With school, work and home life moved online, it’s more important than ever for families to have access to quality, reliable broadband internet services. As the summer approaches, the digital divide that currently exists will become magnified as many kids leave the classroom and subsequently lose access to digital devices and broadband they may enjoy during school. Organizations and public agencies are working to address the digital divide, but it’s also important to recognize the physical and financial disparities that currently exist within many African American communities across the country.
According to a recent study by the Pew Research Center, racial minorities are less likely to have broadband service at home. Black and Hispanic children have 9% and 15% lower rates of internet connectivity at home, respectively. Half of American Indian and Alaska Native children do not have access to a computer or high-speed internet at home, according to the Population Reference Bureau.
These disparities are largely a result of the wealth gap that exists between white people and people of color, according to Northeastern University’s Global Resilience Institute. Robert F. Smith has focused much of his philanthropic work on closing the wealth gap, and has encouraged large corporations to devote 2% of their profits to help do so, as a part of The 2% Solution.
The Institute notes that “basic internet access and efficient internet speed are salient factors in a person’s ability to utilize resources effectively.” Meaning that lack-of-access to the internet, could widen the wealth gap, which is in turn largely perpetuating the digital divide.
Impact of the Digital Divide on Ongoing Education
Lack of access to high-speed internet is correlated with lower levels of proficiency in reading and mathematics. It also could prohibit access to online summer learning programs that a growing number of American school children use to advance their education. This means that while children without internet access continue to fall behind, those with internet access are using it to get ahead — exacerbating gaps that currently exist.
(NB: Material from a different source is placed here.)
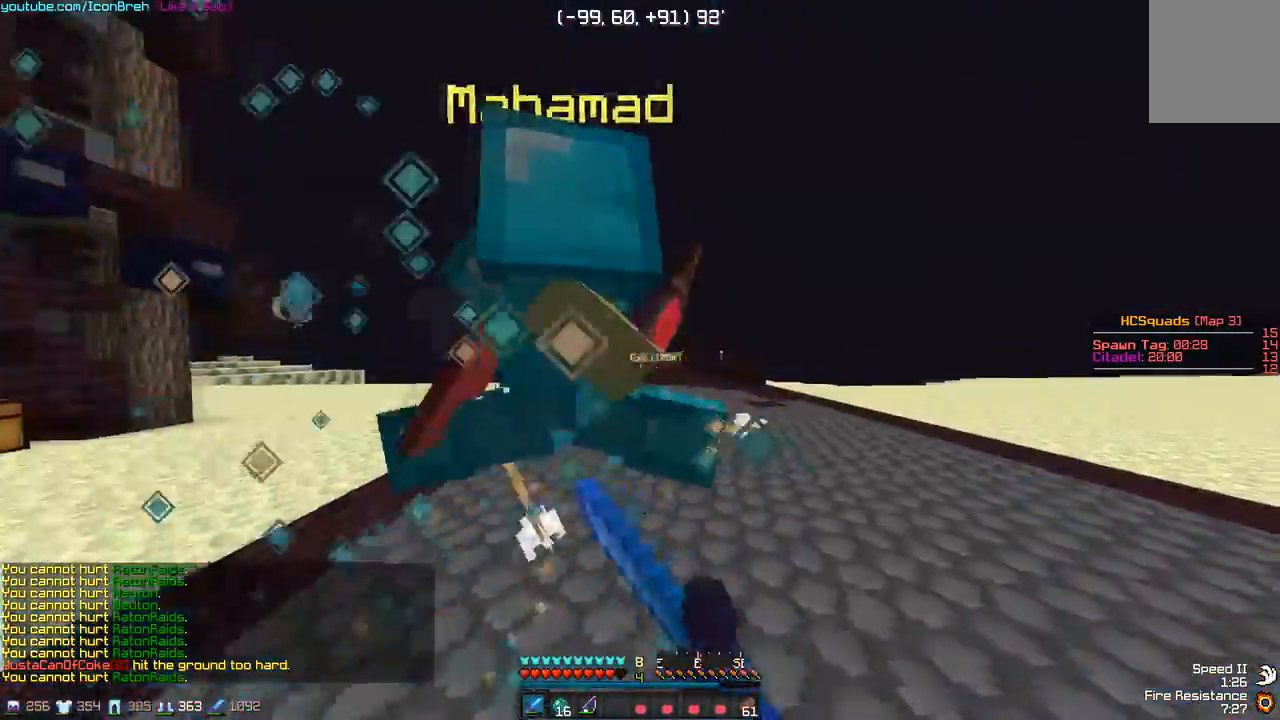
{"keys": ["a"], "mouse": [], "events": [[17, "mouse_left", "up"], [17, "w", "down"], [67, "mouse_left", "down"], [117, "mouse_left", "up"], [117, "w", "up"], [167, "mouse_left", "down"], [167, "w", "down"], [217, "mouse_left", "up"], [267, "w", "up"], [317, "mouse_left", "down"], [367, "mouse_left", "up"], [367, "w", "down"], [417, "a", "down"], [417, "d", "up"], [417, "mouse_left", "down"], [417, "w", "up"], [467, "mouse_left", "up"]]}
While the digital divide still persists, we have made great strides in reducing disparities and getting everyone connected. Since 2015 in-home access to broadband internet has risen 15% for Hispanic families, and 19% for Black families. This is really remarkable progress, but still more needs to be done to expand digital broadband access to all.
The EDISON Alliance: Working to Promote Digital Inclusion
One of the groups working to address the divide is the Essential Digital Infrastructure and Services Network, or the EDISON Alliance. The EDISON Alliance is a cross-sector initiative founded to work with governments and industries to accelerate digital inclusion and end connectivity deserts. Robert F. Smith has helped the Alliance from the very beginning and sits on its board. When the creation of the EDISON Alliance was announced at The Davos Agenda earlier this year, Smith said “Connectivity is oxygen for opportunity… Just as we push for equitable access to clean air and water, we also need to scale up access to broadband, devices, and digital literacy, which are onramps to education, healthcare, financial services and human empowerment.”
The EDISON Alliance has an ambitious goal of fostering affordable and accessible digital opportunities for everyone by 2025, and helping build a future where everyone can participate in the digital economy.